Let us look at an example below
Raju Shrivastava is running a retail store in Delhi. He opened the shop in the garage portion of his house 10 years ago, and now it has grown into a big shop spreading through the entire ground floor area of the house.
He bought fire insurance for the shop and the house after a fire accident charred material worth millions in one of the neighbouring houses. The insurer has given him documents which insure various items in his shop and house under various terms.
Raju finds it pretty confusing that if any loss occurs, the insurer will be indulging in complicated calculations before recovering his loss. However, the advisor Gagandeep explains to him that:
- The material for trading is insured at the cost value, which is the price paid by Raju to buy these things from the suppliers, as he needs to trade in them to make a living and not consume.
- The items for his personal consumption, like furniture, fixture, electronic items, etc. depreciate in value over time with use. Therefore, at the time of claim settlement insurer will account for the depreciation for the time the items have been in use.
Gagan further says that Raju has the option of buying a reinstatement value policy. The premium, however, will be higher for this type of cover for personal assets.
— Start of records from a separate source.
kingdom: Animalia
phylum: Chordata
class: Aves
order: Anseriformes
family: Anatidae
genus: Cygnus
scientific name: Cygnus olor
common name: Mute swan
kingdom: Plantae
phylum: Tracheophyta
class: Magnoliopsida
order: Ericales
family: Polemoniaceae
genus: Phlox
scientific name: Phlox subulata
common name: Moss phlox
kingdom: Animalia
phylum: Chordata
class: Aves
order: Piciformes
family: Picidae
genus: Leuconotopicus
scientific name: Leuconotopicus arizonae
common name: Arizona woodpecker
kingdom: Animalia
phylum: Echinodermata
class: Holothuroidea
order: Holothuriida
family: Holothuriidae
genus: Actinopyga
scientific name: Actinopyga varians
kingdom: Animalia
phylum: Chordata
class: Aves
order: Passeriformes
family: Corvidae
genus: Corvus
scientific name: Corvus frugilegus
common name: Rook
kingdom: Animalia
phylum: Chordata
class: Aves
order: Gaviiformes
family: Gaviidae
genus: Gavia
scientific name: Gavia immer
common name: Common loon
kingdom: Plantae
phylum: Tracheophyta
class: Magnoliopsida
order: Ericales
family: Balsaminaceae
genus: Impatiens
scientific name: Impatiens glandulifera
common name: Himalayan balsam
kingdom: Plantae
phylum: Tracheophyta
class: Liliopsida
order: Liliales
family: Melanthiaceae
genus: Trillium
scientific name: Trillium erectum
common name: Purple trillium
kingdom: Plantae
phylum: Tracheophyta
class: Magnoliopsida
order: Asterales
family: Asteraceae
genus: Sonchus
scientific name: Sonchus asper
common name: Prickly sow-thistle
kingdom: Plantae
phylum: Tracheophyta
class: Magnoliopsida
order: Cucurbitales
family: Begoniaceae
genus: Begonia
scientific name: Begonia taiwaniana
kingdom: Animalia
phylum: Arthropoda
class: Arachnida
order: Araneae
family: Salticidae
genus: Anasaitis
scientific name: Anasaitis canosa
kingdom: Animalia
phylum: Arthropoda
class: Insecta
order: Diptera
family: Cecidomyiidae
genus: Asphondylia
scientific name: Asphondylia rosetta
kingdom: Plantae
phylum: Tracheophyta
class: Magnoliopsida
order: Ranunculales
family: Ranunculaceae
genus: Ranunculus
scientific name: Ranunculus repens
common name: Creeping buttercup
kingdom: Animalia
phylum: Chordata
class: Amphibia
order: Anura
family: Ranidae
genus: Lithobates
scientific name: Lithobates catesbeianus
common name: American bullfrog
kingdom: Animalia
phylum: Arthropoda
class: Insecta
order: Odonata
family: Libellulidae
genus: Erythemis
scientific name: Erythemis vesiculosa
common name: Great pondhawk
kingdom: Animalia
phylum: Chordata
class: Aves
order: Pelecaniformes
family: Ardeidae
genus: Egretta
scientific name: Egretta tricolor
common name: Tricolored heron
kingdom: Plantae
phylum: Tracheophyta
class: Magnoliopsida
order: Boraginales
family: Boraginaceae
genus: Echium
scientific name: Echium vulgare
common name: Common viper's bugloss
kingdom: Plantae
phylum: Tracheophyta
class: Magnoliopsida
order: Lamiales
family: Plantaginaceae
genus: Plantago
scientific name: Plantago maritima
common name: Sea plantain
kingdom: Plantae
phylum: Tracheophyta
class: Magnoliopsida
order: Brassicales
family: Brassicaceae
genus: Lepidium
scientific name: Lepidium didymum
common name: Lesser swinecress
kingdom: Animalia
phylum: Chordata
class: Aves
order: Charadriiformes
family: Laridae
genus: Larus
This is done to ensure that no one can profit from insurance claims, instead can retain their financial position as it was before the loss.
Harish Ramawat is constructing a house on the patch of land he bought this year. He has decided to insure the construction after the completion of the first floor of the property. Two more floors are to be constructed at the estimated total cost of Rs. 10 lakh.
The insurer suggests Harish insure the property at reinstatement value so that he does not have to incur any extra cost if the structure gets damaged by any event. The insurer estimates the sum insured based on the cost schedule presented by Harish for the property.
The cost schedule as offered by Harish:
- Material (including cement, sand, bricks, rebar, water, etc.) per floor: Rs. 350,000
- Material cost will not include the cost of loose earth used in construction.
- Labour cost per floor: Rs. 150,000 (30 Labourers employed for 30 days)
If a portion of the building is damaged, the insurer will club the costs and cover the repair cost as per this schedule, pro-rated for the partial damage.
This way, Harish will be indemnified for the cost, and he’ll not make any profit out of insurance.